Task directions >> Some lines in the records below may hold the word "Complainant"; give the number of those lines and nothing else.

+++ Records shown +++

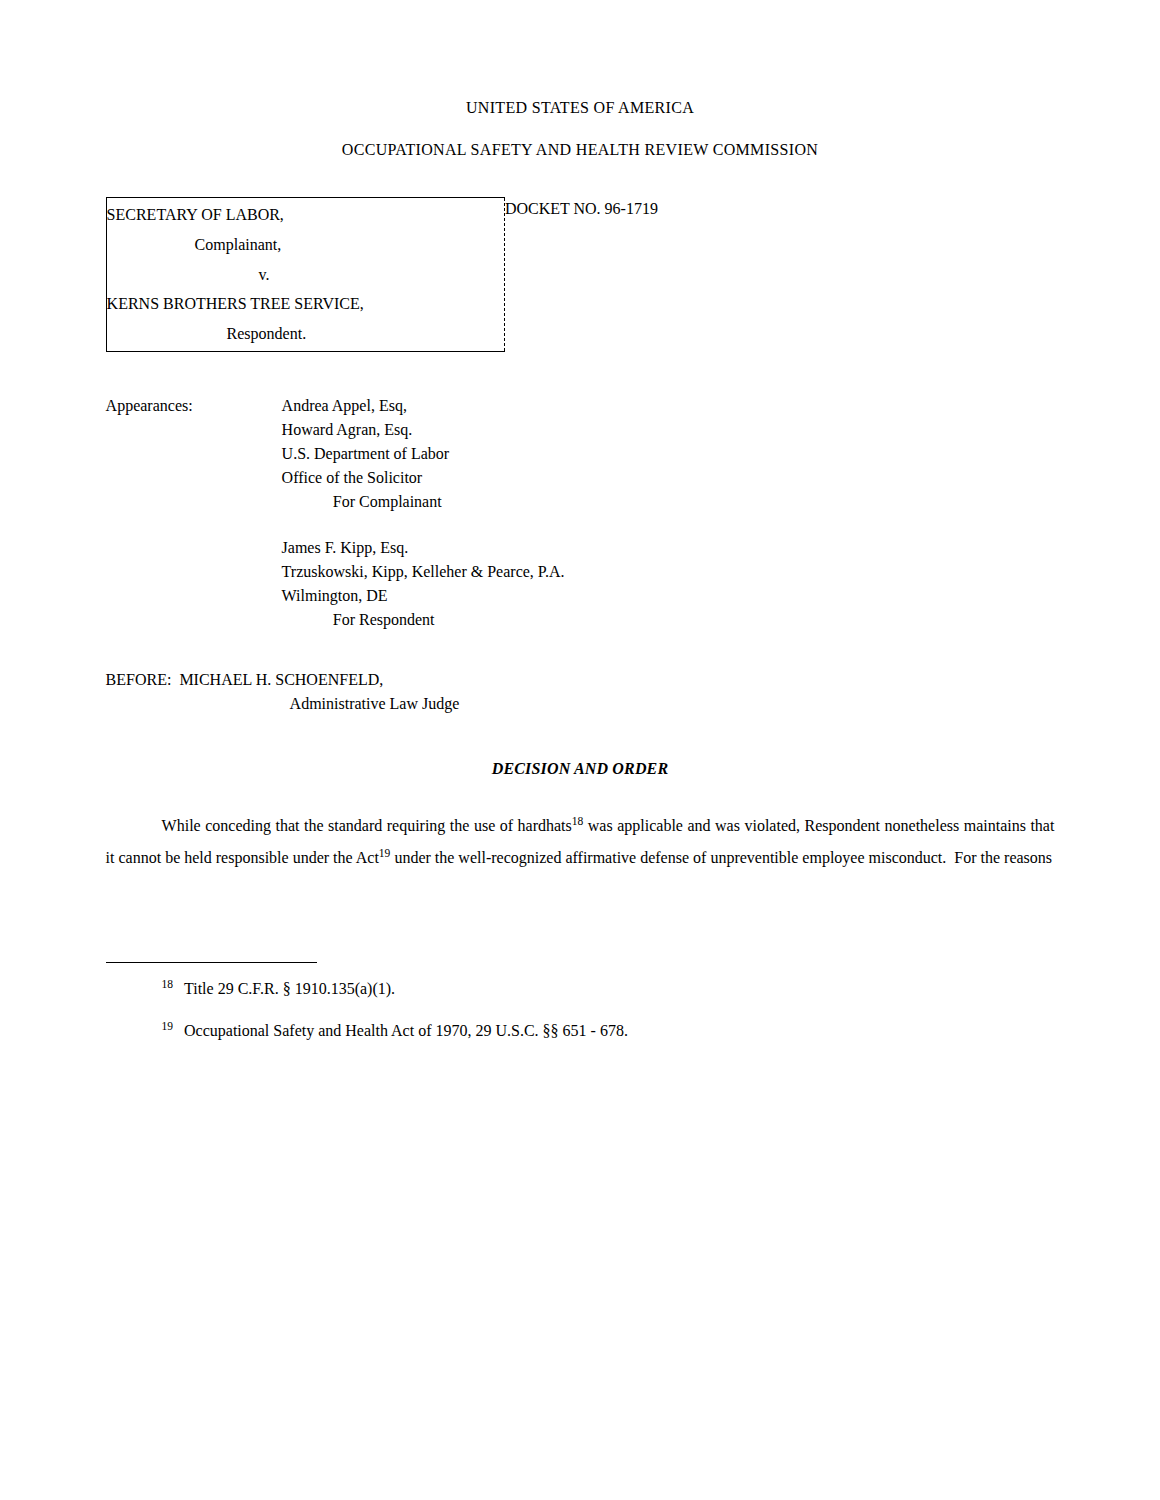UNITED STATES OF AMERICA
OCCUPATIONAL SAFETY AND HEALTH REVIEW COMMISSION
| SECRETARY OF LABOR, Complainant, v. KERNS BROTHERS TREE SERVICE, Respondent. | DOCKET NO. 96-1719 |
| Appearances: | Andrea Appel, Esq, Howard Agran, Esq. U.S. Department of Labor Office of the Solicitor For Complainant James F. Kipp, Esq. Trzuskowski, Kipp, Kelleher & Pearce, P.A. Wilmington, DE For Respondent |
BEFORE: MICHAEL H. SCHOENFELD,
Administrative Law Judge
DECISION AND ORDER
While conceding that the standard requiring the use of hardhats18 was applicable and was violated, Respondent nonetheless maintains that it cannot be held responsible under the Act19 under the well-recognized affirmative defense of unpreventible employee misconduct. For the reasons
18 Title 29 C.F.R. § 1910.135(a)(1).
19 Occupational Safety and Health Act of 1970, 29 U.S.C. §§ 651 - 678.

+++

Expected answer >> 2